Global Warming is the warming of the Earth resulting from the amount of heat trapped by greenhouse gases in the atmosphere.
Private and industrial carbon dioxide emissions will cause significant global environmental damage (global warming) unless action is taken to reduce the level of carbon in the atmosphere.
Over the past 100 years, the Earth’s mean surface temperature increased by between 0.4 to 0.8 Celsius. The World Meteorological Organization reports that the warmest 10 years in the past 140 have all occurred since 1983. Some of this change may be natural, but over the past 200 years human activity has altered the world’s atmosphere, and there is ever increasing evidence that these atmospheric changes are having an influence on the climate through the enhanced greenhouse effect.1
The temperature of the surface of the Earth has changed throughout the history of the Earth, increasing during warm periods and decreasing during ice ages. The graph shows the highest concentration of carbon dioxide found between 1950 and 400 000 years prior was 300 parts per million per volume.
Since the Industrial Revolution, atmospheric concentrations of carbon dioxide increased to 370 parts per million in the year 2000.
This temperature change may not at first seem extreme , however, even changes as small as one degree Celsius can have a dramatic effect on the Earth as we know it.
The effects of global warming are evident. Global warming may cause regional rain patterns to change. Further, melting glaciers and the thermal expansions of seawater may raise global sea levels by between 15 and 95 cm by the year 2100. These are all effects of climate change.
This image shows the instrumental record of global average temperatures as compiled by the Climatic Research Unit of the University of East Anglia and the Hadley Centre of the UK Meteorological Office4.
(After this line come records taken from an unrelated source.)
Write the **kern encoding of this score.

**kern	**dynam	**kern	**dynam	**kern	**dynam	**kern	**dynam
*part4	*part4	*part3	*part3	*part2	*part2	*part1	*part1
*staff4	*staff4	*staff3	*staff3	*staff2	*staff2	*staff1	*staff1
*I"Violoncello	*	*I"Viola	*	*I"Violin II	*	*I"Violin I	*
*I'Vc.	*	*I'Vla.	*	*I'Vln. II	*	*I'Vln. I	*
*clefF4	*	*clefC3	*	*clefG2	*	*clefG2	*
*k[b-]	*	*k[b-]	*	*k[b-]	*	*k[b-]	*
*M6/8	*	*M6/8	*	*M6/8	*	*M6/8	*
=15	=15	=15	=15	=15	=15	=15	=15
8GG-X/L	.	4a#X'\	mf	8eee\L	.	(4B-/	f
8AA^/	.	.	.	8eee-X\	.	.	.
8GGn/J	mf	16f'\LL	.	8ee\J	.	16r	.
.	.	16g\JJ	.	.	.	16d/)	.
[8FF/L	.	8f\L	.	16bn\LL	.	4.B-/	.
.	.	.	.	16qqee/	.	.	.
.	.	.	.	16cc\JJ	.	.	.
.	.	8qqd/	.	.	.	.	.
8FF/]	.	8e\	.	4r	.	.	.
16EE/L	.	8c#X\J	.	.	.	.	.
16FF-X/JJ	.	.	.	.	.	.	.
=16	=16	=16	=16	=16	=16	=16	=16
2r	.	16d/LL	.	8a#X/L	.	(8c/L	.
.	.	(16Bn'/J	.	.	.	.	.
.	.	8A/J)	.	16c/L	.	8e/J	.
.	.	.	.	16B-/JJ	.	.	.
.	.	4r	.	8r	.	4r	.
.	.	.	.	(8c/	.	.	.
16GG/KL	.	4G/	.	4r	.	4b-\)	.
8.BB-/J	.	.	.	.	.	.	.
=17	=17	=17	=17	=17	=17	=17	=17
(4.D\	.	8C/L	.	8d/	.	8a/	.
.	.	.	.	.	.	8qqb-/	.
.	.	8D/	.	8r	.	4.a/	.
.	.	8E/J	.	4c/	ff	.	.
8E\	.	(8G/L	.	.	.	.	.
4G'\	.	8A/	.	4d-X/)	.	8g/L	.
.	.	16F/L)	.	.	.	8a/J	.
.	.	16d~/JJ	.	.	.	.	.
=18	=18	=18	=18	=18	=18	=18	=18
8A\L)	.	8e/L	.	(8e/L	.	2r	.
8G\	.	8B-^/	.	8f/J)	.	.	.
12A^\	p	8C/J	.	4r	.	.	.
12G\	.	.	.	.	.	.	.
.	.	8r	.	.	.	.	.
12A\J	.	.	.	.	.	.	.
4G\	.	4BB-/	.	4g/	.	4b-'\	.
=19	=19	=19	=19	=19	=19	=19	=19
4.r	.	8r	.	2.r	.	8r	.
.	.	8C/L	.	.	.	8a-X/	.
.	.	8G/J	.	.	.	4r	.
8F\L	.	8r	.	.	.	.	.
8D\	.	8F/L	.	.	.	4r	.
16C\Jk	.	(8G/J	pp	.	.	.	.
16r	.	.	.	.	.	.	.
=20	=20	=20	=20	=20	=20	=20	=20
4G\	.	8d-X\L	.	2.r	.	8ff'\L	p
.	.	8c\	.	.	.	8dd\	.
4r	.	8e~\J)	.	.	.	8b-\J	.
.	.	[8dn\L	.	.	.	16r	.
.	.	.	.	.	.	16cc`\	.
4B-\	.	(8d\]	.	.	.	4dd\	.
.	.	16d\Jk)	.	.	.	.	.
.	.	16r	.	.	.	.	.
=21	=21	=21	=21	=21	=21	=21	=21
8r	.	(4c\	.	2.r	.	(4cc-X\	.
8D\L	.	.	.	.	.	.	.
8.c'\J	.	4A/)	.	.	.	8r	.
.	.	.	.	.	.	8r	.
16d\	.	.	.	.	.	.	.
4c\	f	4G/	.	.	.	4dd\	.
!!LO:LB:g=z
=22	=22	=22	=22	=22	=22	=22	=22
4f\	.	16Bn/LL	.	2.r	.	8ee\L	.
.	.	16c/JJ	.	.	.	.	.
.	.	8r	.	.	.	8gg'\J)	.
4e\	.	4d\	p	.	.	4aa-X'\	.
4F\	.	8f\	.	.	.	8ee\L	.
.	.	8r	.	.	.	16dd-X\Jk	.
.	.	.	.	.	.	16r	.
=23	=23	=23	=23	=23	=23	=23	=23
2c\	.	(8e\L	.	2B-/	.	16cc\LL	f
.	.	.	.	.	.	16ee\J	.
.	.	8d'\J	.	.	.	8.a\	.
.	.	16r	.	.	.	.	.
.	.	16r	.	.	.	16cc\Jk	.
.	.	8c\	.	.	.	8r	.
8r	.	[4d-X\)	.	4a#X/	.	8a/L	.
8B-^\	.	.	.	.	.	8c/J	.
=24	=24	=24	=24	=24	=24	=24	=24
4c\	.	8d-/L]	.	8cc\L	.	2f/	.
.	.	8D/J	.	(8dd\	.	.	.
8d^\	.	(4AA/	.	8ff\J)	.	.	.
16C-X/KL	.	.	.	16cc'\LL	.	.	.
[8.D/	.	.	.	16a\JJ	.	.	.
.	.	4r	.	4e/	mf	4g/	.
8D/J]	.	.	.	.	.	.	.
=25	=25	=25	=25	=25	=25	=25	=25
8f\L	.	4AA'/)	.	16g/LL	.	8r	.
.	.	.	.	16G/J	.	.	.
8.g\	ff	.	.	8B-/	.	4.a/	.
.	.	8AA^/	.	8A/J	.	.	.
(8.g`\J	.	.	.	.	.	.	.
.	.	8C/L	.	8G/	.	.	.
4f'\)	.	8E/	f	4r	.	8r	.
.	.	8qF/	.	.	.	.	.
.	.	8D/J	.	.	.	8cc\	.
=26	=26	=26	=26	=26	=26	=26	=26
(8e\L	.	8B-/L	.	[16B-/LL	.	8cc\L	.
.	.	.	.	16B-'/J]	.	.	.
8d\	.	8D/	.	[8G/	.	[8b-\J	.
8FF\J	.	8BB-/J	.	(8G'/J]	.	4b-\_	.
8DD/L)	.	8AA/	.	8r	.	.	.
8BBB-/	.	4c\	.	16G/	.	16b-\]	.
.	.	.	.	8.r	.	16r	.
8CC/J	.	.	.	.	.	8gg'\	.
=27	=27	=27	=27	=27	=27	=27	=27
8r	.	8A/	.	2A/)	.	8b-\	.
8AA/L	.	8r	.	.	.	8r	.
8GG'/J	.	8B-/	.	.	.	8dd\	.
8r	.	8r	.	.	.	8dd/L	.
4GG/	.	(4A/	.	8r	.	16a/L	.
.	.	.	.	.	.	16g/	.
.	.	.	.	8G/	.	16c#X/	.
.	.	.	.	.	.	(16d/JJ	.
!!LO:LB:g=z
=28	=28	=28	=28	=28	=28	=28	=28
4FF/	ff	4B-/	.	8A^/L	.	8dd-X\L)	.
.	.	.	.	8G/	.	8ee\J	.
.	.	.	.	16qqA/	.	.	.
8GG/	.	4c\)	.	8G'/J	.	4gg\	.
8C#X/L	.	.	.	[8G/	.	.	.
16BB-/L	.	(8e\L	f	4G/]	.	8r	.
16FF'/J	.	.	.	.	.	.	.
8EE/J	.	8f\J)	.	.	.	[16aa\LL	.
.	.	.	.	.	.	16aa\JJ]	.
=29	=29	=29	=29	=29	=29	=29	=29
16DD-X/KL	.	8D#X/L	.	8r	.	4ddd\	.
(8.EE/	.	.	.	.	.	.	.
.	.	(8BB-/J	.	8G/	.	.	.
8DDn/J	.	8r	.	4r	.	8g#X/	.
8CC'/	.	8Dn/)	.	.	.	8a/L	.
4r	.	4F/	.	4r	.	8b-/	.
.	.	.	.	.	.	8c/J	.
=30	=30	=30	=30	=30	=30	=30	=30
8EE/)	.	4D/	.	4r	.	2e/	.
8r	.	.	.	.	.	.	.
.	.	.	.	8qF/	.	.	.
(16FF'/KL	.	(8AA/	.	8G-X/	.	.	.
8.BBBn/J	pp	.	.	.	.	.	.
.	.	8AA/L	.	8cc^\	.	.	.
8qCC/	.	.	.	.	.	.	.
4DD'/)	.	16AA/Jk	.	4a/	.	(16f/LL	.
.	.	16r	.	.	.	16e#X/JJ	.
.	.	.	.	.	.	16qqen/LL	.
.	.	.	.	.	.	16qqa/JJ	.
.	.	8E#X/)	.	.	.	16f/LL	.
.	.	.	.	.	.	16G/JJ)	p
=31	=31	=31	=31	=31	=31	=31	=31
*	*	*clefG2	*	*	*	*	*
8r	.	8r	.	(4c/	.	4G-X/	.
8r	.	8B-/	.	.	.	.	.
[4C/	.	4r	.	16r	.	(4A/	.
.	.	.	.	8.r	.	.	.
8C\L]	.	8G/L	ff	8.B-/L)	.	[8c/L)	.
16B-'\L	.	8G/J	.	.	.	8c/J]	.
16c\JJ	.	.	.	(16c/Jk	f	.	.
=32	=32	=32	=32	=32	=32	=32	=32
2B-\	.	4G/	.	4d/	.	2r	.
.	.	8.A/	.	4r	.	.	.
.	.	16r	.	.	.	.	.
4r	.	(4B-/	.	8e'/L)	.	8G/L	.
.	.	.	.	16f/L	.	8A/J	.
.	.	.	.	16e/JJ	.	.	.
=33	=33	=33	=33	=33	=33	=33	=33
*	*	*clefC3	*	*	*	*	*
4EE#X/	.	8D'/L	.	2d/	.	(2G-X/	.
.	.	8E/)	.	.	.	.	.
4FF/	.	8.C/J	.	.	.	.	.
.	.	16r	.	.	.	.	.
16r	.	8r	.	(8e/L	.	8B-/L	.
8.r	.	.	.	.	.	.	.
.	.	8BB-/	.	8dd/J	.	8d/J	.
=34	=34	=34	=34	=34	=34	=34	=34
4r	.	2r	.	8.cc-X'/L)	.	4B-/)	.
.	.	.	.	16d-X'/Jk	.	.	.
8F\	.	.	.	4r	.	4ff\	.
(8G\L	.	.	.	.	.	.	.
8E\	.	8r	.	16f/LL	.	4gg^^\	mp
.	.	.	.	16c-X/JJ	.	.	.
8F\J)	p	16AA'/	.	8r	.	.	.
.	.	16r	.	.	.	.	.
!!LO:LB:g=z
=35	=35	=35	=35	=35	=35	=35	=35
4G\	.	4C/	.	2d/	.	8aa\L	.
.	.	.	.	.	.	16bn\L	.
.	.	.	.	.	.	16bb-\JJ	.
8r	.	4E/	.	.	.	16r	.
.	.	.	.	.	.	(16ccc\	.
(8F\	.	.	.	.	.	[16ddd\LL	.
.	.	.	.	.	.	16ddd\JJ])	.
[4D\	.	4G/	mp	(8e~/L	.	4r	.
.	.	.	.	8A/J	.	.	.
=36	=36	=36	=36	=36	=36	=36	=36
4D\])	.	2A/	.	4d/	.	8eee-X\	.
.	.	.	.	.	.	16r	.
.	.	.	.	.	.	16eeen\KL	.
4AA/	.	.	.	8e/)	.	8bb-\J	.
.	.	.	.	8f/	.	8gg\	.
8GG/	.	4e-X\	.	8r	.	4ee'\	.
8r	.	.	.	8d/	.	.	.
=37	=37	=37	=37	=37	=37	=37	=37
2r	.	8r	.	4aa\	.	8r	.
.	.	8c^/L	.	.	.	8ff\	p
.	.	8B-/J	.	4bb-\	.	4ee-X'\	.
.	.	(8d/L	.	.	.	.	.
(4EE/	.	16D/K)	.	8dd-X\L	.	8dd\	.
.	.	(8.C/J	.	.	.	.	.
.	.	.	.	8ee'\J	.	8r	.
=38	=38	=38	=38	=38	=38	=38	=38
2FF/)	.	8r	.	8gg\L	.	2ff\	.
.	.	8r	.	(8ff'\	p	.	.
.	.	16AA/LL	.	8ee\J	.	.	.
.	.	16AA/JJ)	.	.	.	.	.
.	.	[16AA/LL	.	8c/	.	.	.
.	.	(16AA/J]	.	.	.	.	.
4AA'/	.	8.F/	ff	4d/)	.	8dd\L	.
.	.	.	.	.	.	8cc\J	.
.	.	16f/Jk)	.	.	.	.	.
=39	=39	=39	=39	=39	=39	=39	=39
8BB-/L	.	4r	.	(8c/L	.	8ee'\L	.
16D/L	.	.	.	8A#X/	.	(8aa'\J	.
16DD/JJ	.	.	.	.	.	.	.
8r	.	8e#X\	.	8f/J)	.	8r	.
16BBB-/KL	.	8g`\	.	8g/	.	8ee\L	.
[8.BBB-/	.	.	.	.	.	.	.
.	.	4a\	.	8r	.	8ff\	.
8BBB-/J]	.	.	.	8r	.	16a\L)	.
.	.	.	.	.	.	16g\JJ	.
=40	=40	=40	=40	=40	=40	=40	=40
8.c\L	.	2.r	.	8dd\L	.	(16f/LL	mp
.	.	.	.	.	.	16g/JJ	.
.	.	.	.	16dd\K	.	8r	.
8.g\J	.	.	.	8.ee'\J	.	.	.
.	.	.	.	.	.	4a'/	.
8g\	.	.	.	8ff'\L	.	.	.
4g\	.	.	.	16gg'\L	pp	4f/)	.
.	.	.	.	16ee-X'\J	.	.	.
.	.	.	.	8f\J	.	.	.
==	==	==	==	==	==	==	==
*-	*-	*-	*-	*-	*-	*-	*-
This figure were prepared from publicly available data by Robert A. Rohde and are incorporated into the Global Warming Art project.
1. From Australian Bureau of Statistics Australia Now, Measuring Australia's Progress. The Headline Indicators: Greenhouse Gases 1370.0-2002) Relative to 1990, average annual temperatures may increase by 0.4° to 2° C by 2030 and by 1 to 6° Celsius by 2070 (CSIRO — Commonwealth (of Australia) Scientific and Industrial Research Organisation.
2. Temperature and CO2 concentration in the atmosphere over the past 400 000 years. (2000). In UNEP/GRID-Arendal Maps and Graphics Library. Retrieved 01:05, January 29, 2009 from http://maps.grida.no/go/graphic/temperature-and-co2-concentration-in-the-atmosphere-over-the-past-400-000-years.
3. Global atmospheric concentration of CO2. (2000). In UNEP/GRID-Arendal Maps and Graphics Library. Retrieved 01:06, January 29, 2009 from http://maps.grida.no/go/graphic/global-atmospheric-concentration-of-co2.
4. Douglas., C. (1997). "Global Sea Rise: A Redetermination". Surveys in Geophysics 18: 279–292. doi:10.1023/A:1006544227856.